[Page images and extracted text]
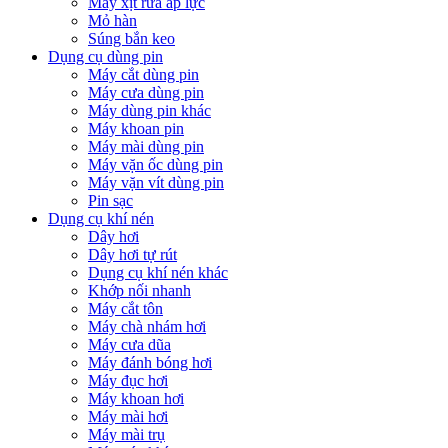
Máy xịt rửa áp lực
Mỏ hàn
Súng bắn keo
Dụng cụ dùng pin
Máy cắt dùng pin
Máy cưa dùng pin
Máy dùng pin khác
Máy khoan pin
Máy mài dùng pin
Máy vặn ốc dùng pin
Máy vặn vít dùng pin
Pin sạc
Dụng cụ khí nén
Dây hơi
Dây hơi tự rút
Dụng cụ khí nén khác
Khớp nối nhanh
Máy cắt tôn
Máy chà nhám hơi
Máy cưa dũa
Máy đánh bóng hơi
Máy đục hơi
Máy khoan hơi
Máy mài hơi
Máy mài trụ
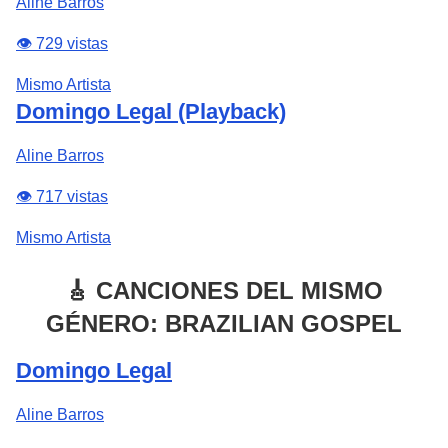
Aline Barros
👁️ 729 vistas
Mismo Artista
Domingo Legal (Playback)
Aline Barros
👁️ 717 vistas
Mismo Artista
🎸 CANCIONES DEL MISMO
GÉNERO: BRAZILIAN GOSPEL
Domingo Legal
Aline Barros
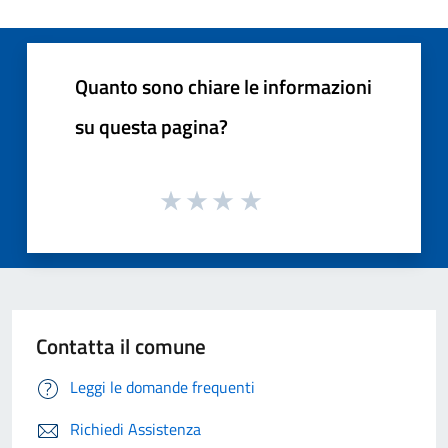
Quanto sono chiare le informazioni
su questa pagina?
Contatta il comune
Leggi le domande frequenti
Richiedi Assistenza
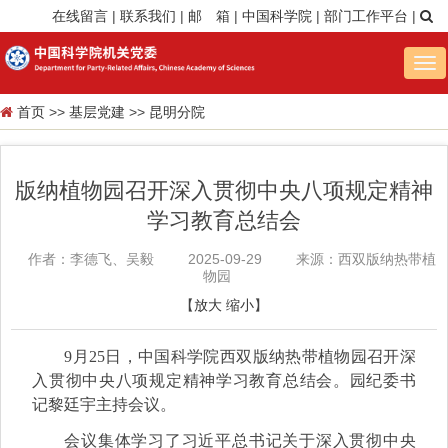
在线留言
|
联系我们
|
邮 箱
|
中国科学院
|
部门工作平台
|
Tog
nav
首页
>>
基层党建
>>
昆明分院
版纳植物园召开深入贯彻中央八项规定精神
学习教育总结会
作者：李德飞、吴毅
2025-09-29
来源：西双版纳热带植
物园
【
放大
缩小
】
9月25日，中国科学院西双版纳热带植物园召开深
入贯彻中央八项规定精神学习教育总结会。园纪委书
记黎廷宇主持会议。
会议集体学习了习近平总书记关于深入贯彻中央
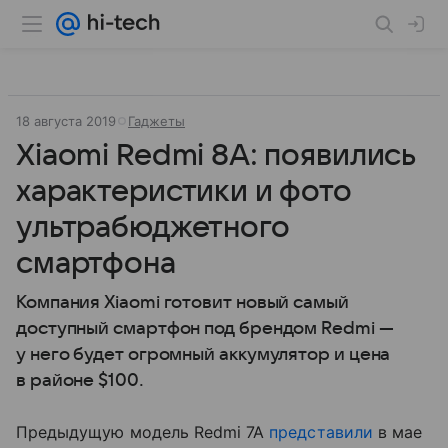
18 августа 2019
Гаджеты
Xiaomi Redmi 8A: появились
характеристики и фото
ультрабюджетного
смартфона
Компания Xiaomi готовит новый самый
доступный смартфон под брендом Redmi —
у него будет огромный аккумулятор и цена
в районе $100.
Предыдущую модель Redmi 7A
представили
в мае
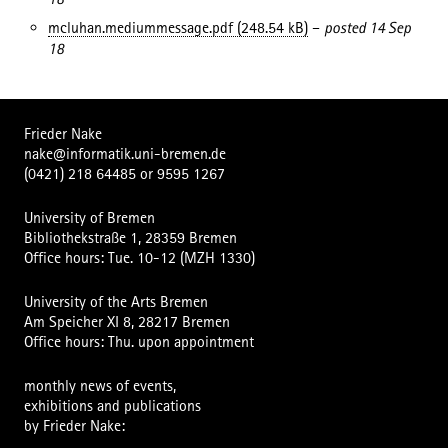
mcluhan.mediummessage.pdf (248.54 kB)
–
posted 14 Sep
18
Frieder Nake
nake@informatik.uni-bremen.de
(0421) 218 64485
or
9595 1267
University of Bremen
Bibliothekstraße 1, 28359 Bremen
Office hours: Tue. 10-12 (MZH 1330)
University of the Arts Bremen
Am Speicher XI 8, 28217 Bremen
Office hours: Thu. upon appointment
monthly news of events,
exhibitions and publications
by Frieder Nake:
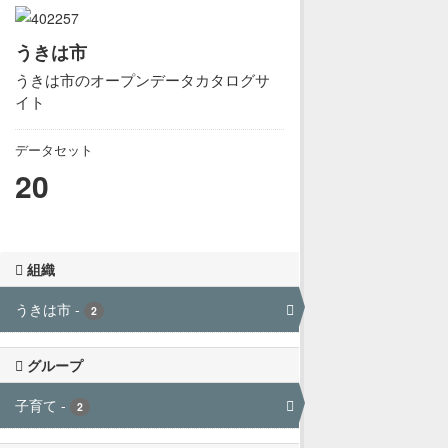
うきは市
うきは市のオープンデータカタログサ
イト
データセット
20
組織
うきは市
-
2
グループ
子育て
-
2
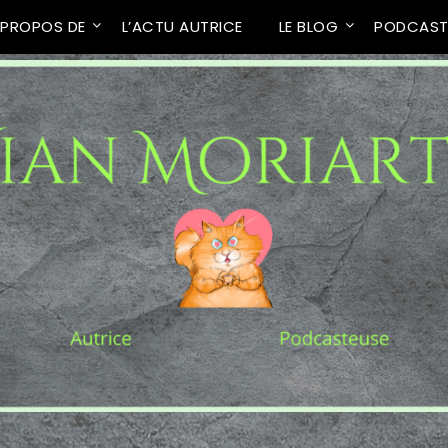
 PROPOS DE
L’ACTU AUTRICE
LE BLOG
PODCAS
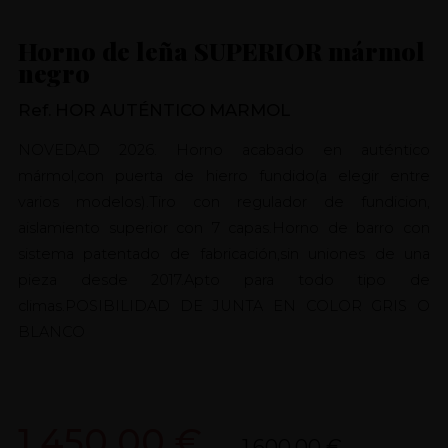
Horno de leña SUPERIOR mármol
negro
Ref. HOR AUTÉNTICO MARMOL
NOVEDAD 2026. Horno acabado en auténtico
mármol,con puerta de hierro fundido(a elegir entre
varios modelos).Tiro con regulador de fundicion,
aislamiento superior con 7 capas.Horno de barro con
sistema patentado de fabricación,sin uniones de una
pieza desde 2017.Apto para todo tipo de
climas.POSIBILIDAD DE JUNTA EN COLOR GRIS O
BLANCO
1.450,00 €
1.600,00 €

→ **INSTRUCTION**
Above are records with pictures. Reproduce exactly only the lines from the line with "Máy mài trụ" through the line with "varios modelos).Tiro con", both ends included, and leave the pictures out.

→ **OUTPUT BELOW**
Máy mài trụ
Aline Barros
👁️ 729 vistas
Mismo Artista
Domingo Legal (Playback)
Aline Barros
👁️ 717 vistas
Mismo Artista
🎸 CANCIONES DEL MISMO
GÉNERO: BRAZILIAN GOSPEL
Domingo Legal
Aline Barros
Quanto sono chiare le informazioni
su questa pagina?
Contatta il comune
Leggi le domande frequenti
Richiedi Assistenza
在线留言
|
联系我们
|
邮 箱
|
中国科学院
|
部门工作平台
|
Tog
nav
首页
>>
基层党建
>>
昆明分院
版纳植物园召开深入贯彻中央八项规定精神
学习教育总结会
作者：李德飞、吴毅
2025-09-29
来源：西双版纳热带植
物园
【
放大
缩小
】
9月25日，中国科学院西双版纳热带植物园召开深
入贯彻中央八项规定精神学习教育总结会。园纪委书
记黎廷宇主持会议。
会议集体学习了习近平总书记关于深入贯彻中央
18 августа 2019
Гаджеты
Xiaomi Redmi 8A: появились
характеристики и фото
ультрабюджетного
смартфона
Компания Xiaomi готовит новый самый
доступный смартфон под брендом Redmi —
у него будет огромный аккумулятор и цена
в районе $100.
Предыдущую модель Redmi 7A
представили
в мае
mcluhan.mediummessage.pdf (248.54 kB)
–
posted 14 Sep
18
Frieder Nake
nake@informatik.uni-bremen.de
(0421) 218 64485
or
9595 1267
University of Bremen
Bibliothekstraße 1, 28359 Bremen
Office hours: Tue. 10-12 (MZH 1330)
University of the Arts Bremen
Am Speicher XI 8, 28217 Bremen
Office hours: Thu. upon appointment
monthly news of events,
exhibitions and publications
by Frieder Nake:
うきは市
うきは市のオープンデータカタログサ
イト
データセット
20
組織
うきは市
-
2
グループ
子育て
-
2
 PROPOS DE
L’ACTU AUTRICE
LE BLOG
PODCAS
Horno de leña SUPERIOR mármol
negro
Ref. HOR AUTÉNTICO MARMOL
NOVEDAD 2026. Horno acabado en auténtico
mármol,con puerta de hierro fundido(a elegir entre
varios modelos).Tiro con regulador de fundicion,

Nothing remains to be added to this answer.